During the summer of 1993, as I drove down I-59 from Hattiesburg, Miss., to New Orleans to do some historical research for my dissertation, I spotted a bumper sticker with a Confederate battle flag that read “Don’t Blame Me, I Voted for Jeff Davis!” It was a play on the bumper sticker that emerged following the election of Bill Clinton in 1992, which read “Don’t Blame Me, I Voted for Bush!” Jefferson Davis, the one and only president of the failed Confederacy, was long dead, but the message was an indication of how much the Lost Cause remained very much alive in the Deep South.
I’d grown up in Greensboro, N.C., in the 1970s, and I don’t recall such attention to Confederate memory there as I found when I moved to Mississippi to attend graduate school. Now, after a lifetime of studying Southern history, this makes more sense to me, because in the 1990s, Lost Cause sympathies were far more entrenched the deeper into the South one traveled. That has changed significantly in the past 25 years, and especially since 2015, as states across the region, including my home state, have passed laws to protect Confederate monuments as part of an alleged dedication to “Southern heritage.”
GOP-dominated state assemblies have passed draconian legislation as part of Republicans’ culture war against Black Lives Matter and racial progress more generally. Much of it is based on propagating myths that the South fought the Civil War to protect states’ rights (it was to preserve the institution of slavery) and that removing a monument is an erasure of history (it isn’t). Even when a cross-section of Southerners petition for removal, they’re prevented from doing so because these state legislatures have usurped local control through so-called heritage protection acts.
As a historian of the American South, I feel a deep responsibility to share the long history of these statues alongside the stories of racial injustice with which they are associated.

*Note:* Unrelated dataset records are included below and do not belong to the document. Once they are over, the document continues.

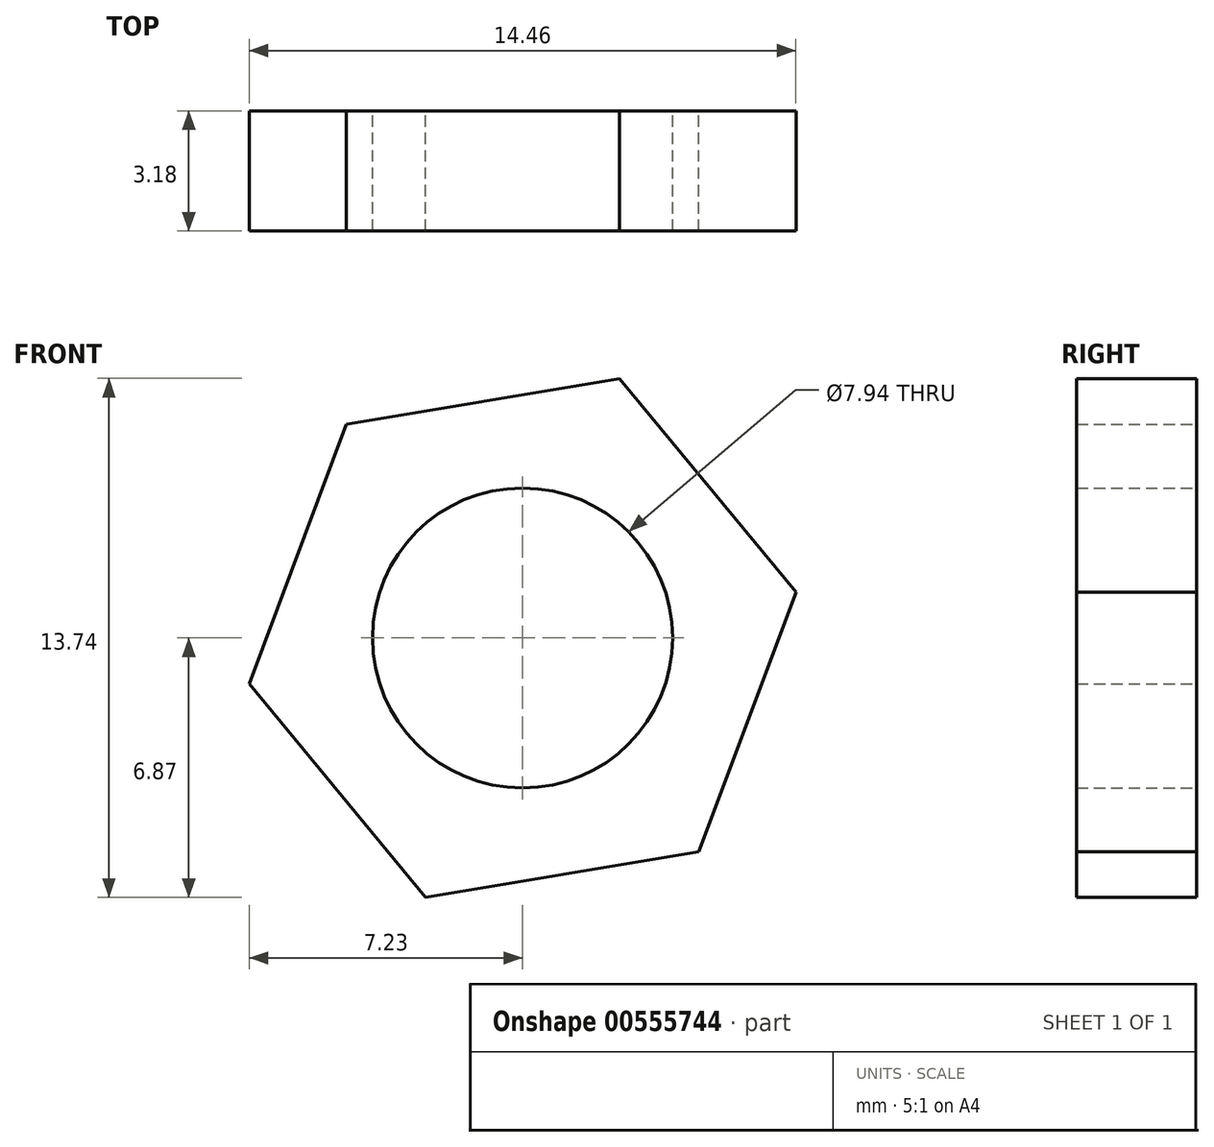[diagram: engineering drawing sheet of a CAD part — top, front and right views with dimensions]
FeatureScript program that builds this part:
annotation { "Feature Type Name" : "Feature", "Feature Type Description" : "" }
export const myFeature = defineFeature(function(context is Context, id is Id, definition is map)
    precondition{}
    {
        {
            var Q0;
            Q0=qCreatedBy(makeId("Front.planeOp"),FACE);
            var sketch = newSketch(context, id + "F0", { "sketchPlane" : qUnion([Q0])});
            skCircle(sketch, "E0.cCircle", {"center": v(0, 0) * mm, "radius": 6.35 * mm, "construction": true});
            skLineSegment(sketch, "E0.0", {"start": v(-2.57, -6.87) * mm, "end": v(-7.23, -1.2) * mm});
            skLineSegment(sketch, "E0.1", {"start": v(-7.23, -1.2) * mm, "end": v(-4.66, 5.66) * mm});
            skLineSegment(sketch, "E0.2", {"start": v(-4.66, 5.66) * mm, "end": v(2.57, 6.87) * mm});
            skLineSegment(sketch, "E0.3", {"start": v(2.57, 6.87) * mm, "end": v(7.23, 1.2) * mm});
            skLineSegment(sketch, "E0.4", {"start": v(7.23, 1.2) * mm, "end": v(4.66, -5.66) * mm});
            skLineSegment(sketch, "E0.5", {"start": v(4.66, -5.66) * mm, "end": v(-2.57, -6.87) * mm});
            skPoint(sketch, "E0.0.midPoint", {"position": v(-4.9, -4.04) * mm});
            skCircle(sketch, "E1", {"center": v(0, 0) * mm, "radius": 3.97 * mm});
            skSolve(sketch);
        }
        {
            var Q0;
            Q0=makeQuery(id+"F0.imprint","IMPRINT",FACE,{"disambiguationData":[TD([[makeQuery(id+"F0.imprint","IMPRINT",EDGE,{"derivedFrom":sQuery(id+"F0.wireOp",EDGE,"E0.0")}),-1.0]])]});
            extrude(context, id + "F1", {"entities" : qUnion([Q0]), "depth" : 3.17 * mm, "offsetDistance" : 25.4 * mm});
        }
    });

It’s why I often speak to community groups, and also why I decided to write No Common Ground. While my role is not to offer advice on whether a monument ought to be removed, I can assist local governments and organizations in their decision-making processes regarding monuments in their communities by providing the necessary historical context.
I also believe it’s important that I, a Southern white woman, write and speak about this topic with blunt honesty. Monument defenders cannot dismiss me as a Northern liberal who has invaded the region to tell them what to do. I’ve grown up here, too. Maybe that makes me a scalawag in their eyes. But I love this region as much as the next Southerner, who, let’s be clear, are not all white. That’s the rub about this “Southern heritage” argument, because it assumes only white heritage counts.